In effetti Ripp non aveva mai pensato a lavorare in modo autonomo, tanto meno in un castello, ma quando sente pronunciare quelle parole magiche si fa largo in lui una nuova idea.

Ripensando a quello che è successo dopo, confessa che ancora oggi gli viene la pelle d’oca. Tanto più che nessuno voleva credere a un suo possibile successo, in particolare le grandi banche di Francoforte. Proprio come la banca della sua città, gli rispondono picche: “Non avevano abbastanza fegato”. Come “ultima spiaggia” si rivolge a una piccola banca regionale, che riesce finalmente a convincere grazie al suo spirito imprenditoriale e a un infiammato discorso. “Di colpo, tutto è cambiato”.

Buone prospettive

Sono passati 15 anni da allora e le notti insonni dei primi tempi come proprietario dell’albergo sono ormai acqua passata. Nel frattempo Ripp ha raggiunto i sessant’anni, ma è sempre pieno di entusiasmo. Ha affidato la gestione operativa ad Andreas E. Ludwig, che dal 2013 svolge il ruolo di direttore del castello. Tuttavia continua a dedicarsi agli ospiti, organizzando per loro escursioni sul Reno sulla sua imbarcazione da diporto o portandoli con un autobus d’epoca a una degustazione di vini. Nel frattempo segue con grande passione il suo ultimo progetto “Maria Ruh”, un centro per eventi corredato da uno chalet nel bosco con vista panoramica sulla roccia di Lorelei, impreziosito da una torrefazione di caffè e da un auditorium all’aperto in grado di ospitare fino a mille spettatori. Il palinsesto prevede musica classica, jazz, country e cover band, ma a fine stagione porta sempre band locali di Colonia a esibirsi nella Valle del medio Reno. Ripp confessa con un sorriso: “Sono e resterò sempre legato a Colonia e al carnevale”.

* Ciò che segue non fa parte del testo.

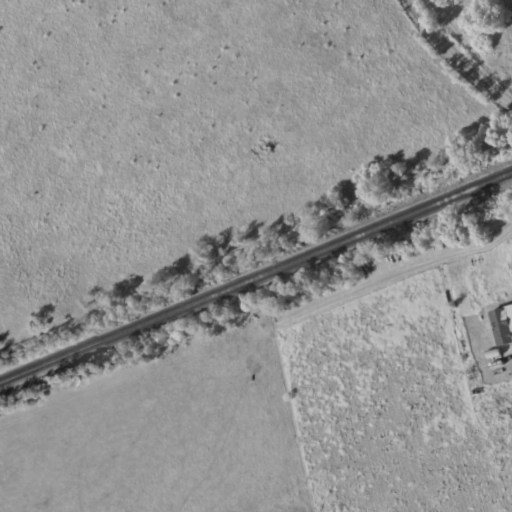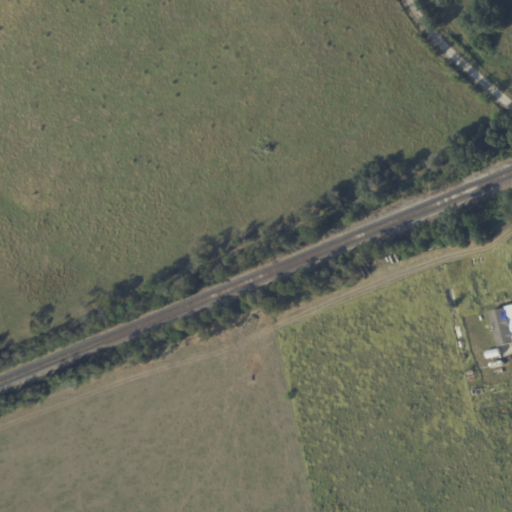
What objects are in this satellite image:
road: (454, 57)
railway: (256, 279)
building: (502, 324)
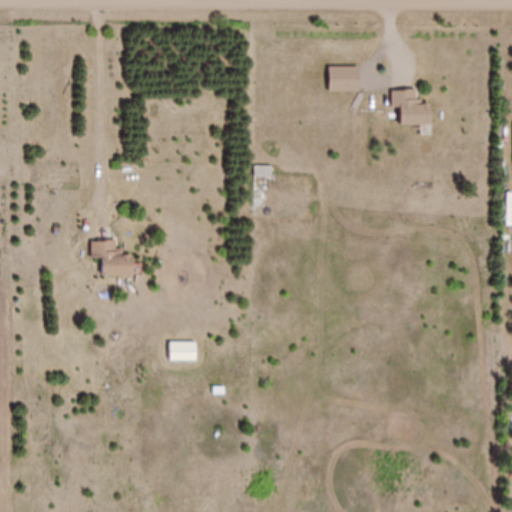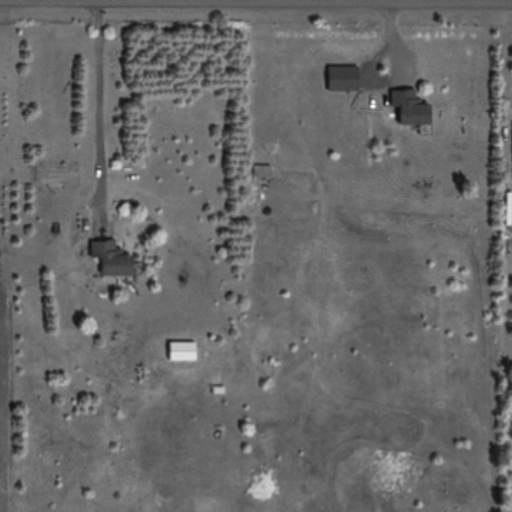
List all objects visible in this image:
road: (319, 1)
road: (101, 99)
building: (411, 109)
building: (263, 172)
building: (112, 260)
building: (182, 352)
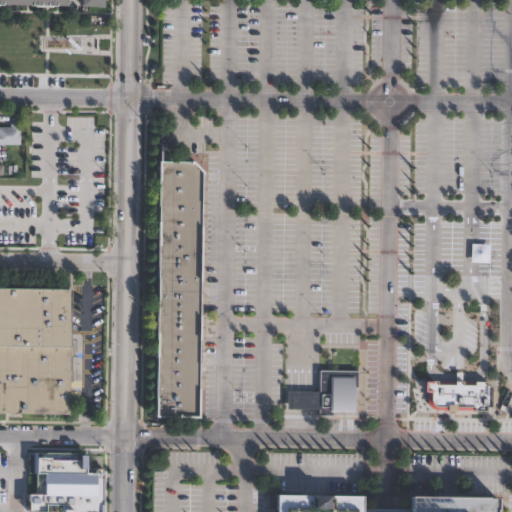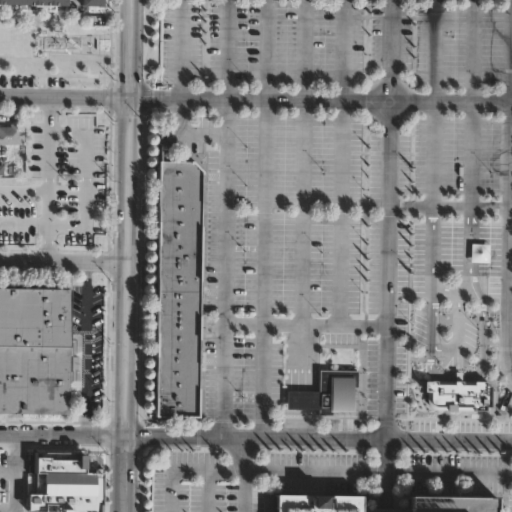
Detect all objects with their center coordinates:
building: (34, 2)
building: (88, 2)
park: (61, 42)
road: (131, 48)
road: (180, 86)
road: (65, 96)
road: (322, 98)
road: (432, 103)
road: (469, 103)
road: (511, 130)
building: (9, 134)
building: (8, 135)
road: (302, 161)
road: (340, 161)
road: (510, 168)
road: (85, 178)
road: (52, 179)
road: (130, 180)
road: (509, 183)
road: (26, 194)
road: (449, 206)
road: (225, 217)
road: (262, 218)
road: (25, 224)
road: (510, 245)
road: (385, 254)
road: (64, 262)
road: (510, 285)
road: (449, 288)
building: (175, 289)
building: (177, 289)
road: (509, 320)
road: (322, 322)
road: (85, 347)
building: (33, 349)
building: (33, 350)
road: (465, 374)
road: (127, 387)
building: (324, 391)
building: (327, 393)
building: (455, 395)
building: (456, 395)
road: (255, 436)
road: (20, 468)
road: (376, 470)
building: (5, 489)
road: (207, 490)
road: (209, 492)
building: (379, 503)
building: (383, 503)
road: (13, 504)
building: (380, 510)
road: (383, 510)
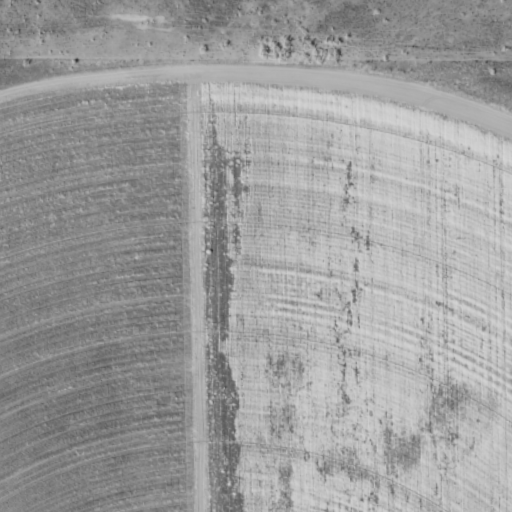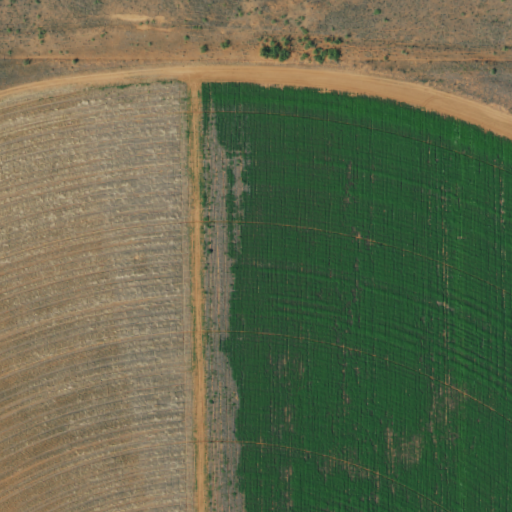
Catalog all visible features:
road: (256, 46)
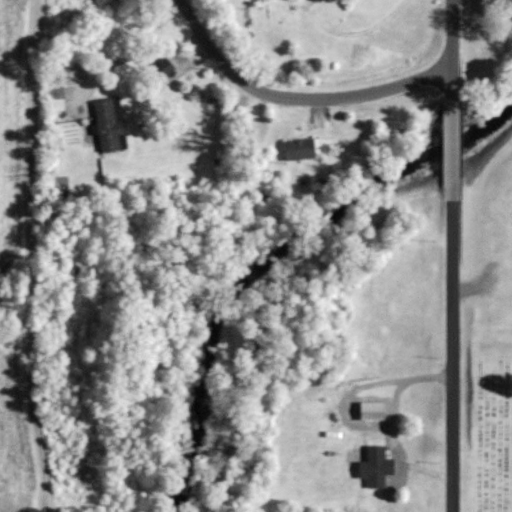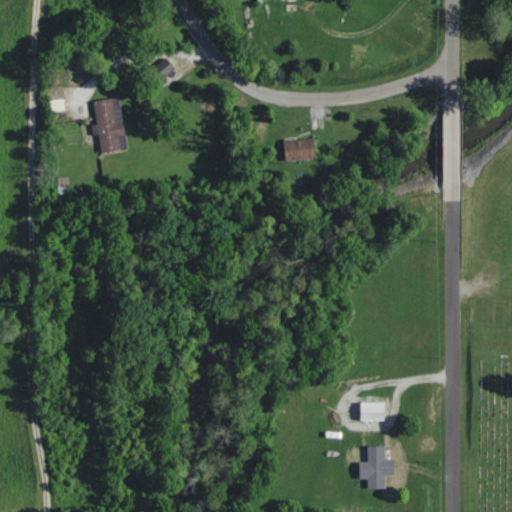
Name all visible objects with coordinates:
building: (277, 2)
road: (453, 44)
building: (160, 73)
road: (296, 98)
building: (110, 125)
road: (452, 138)
building: (299, 149)
river: (260, 247)
road: (31, 256)
park: (485, 327)
road: (452, 350)
building: (372, 411)
building: (376, 467)
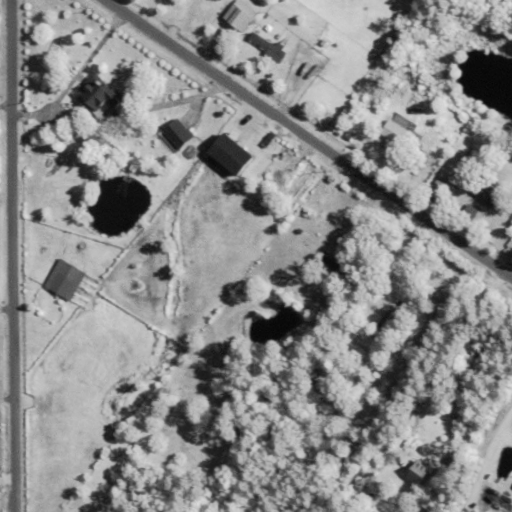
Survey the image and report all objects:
building: (288, 0)
building: (243, 14)
building: (245, 21)
building: (270, 42)
building: (272, 47)
building: (98, 92)
building: (100, 94)
building: (159, 103)
building: (417, 109)
building: (178, 131)
building: (87, 132)
building: (180, 133)
building: (397, 133)
building: (348, 134)
building: (397, 134)
building: (269, 137)
road: (308, 139)
building: (233, 153)
building: (295, 178)
building: (486, 189)
building: (487, 191)
building: (433, 195)
road: (14, 256)
building: (337, 266)
building: (67, 275)
building: (65, 278)
building: (378, 341)
building: (389, 363)
building: (314, 371)
building: (326, 401)
building: (197, 418)
building: (447, 451)
road: (493, 457)
building: (418, 471)
building: (419, 473)
building: (477, 511)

E ovviamente al settore alberghiero. “Riesce a immaginarsi un hotel dove non ci siano più listini prezzi né menù...nemmeno sull’iPad?”, chiede con una luce nello sguardo. Sarà proprio questo il suo prossimo colpo di scena: al momento infatti ha fatto sparire tutti i documenti informativi cartacei per farli riapparire sotto forma di un libro in formato A4. Il nostro mago non ha alcun dubbio: “Si tratta di un oggetto che gli ospiti non butteranno via, ma che faranno vedere ad altri e di cui tutti parleranno. Mi creda, sarà un successo”.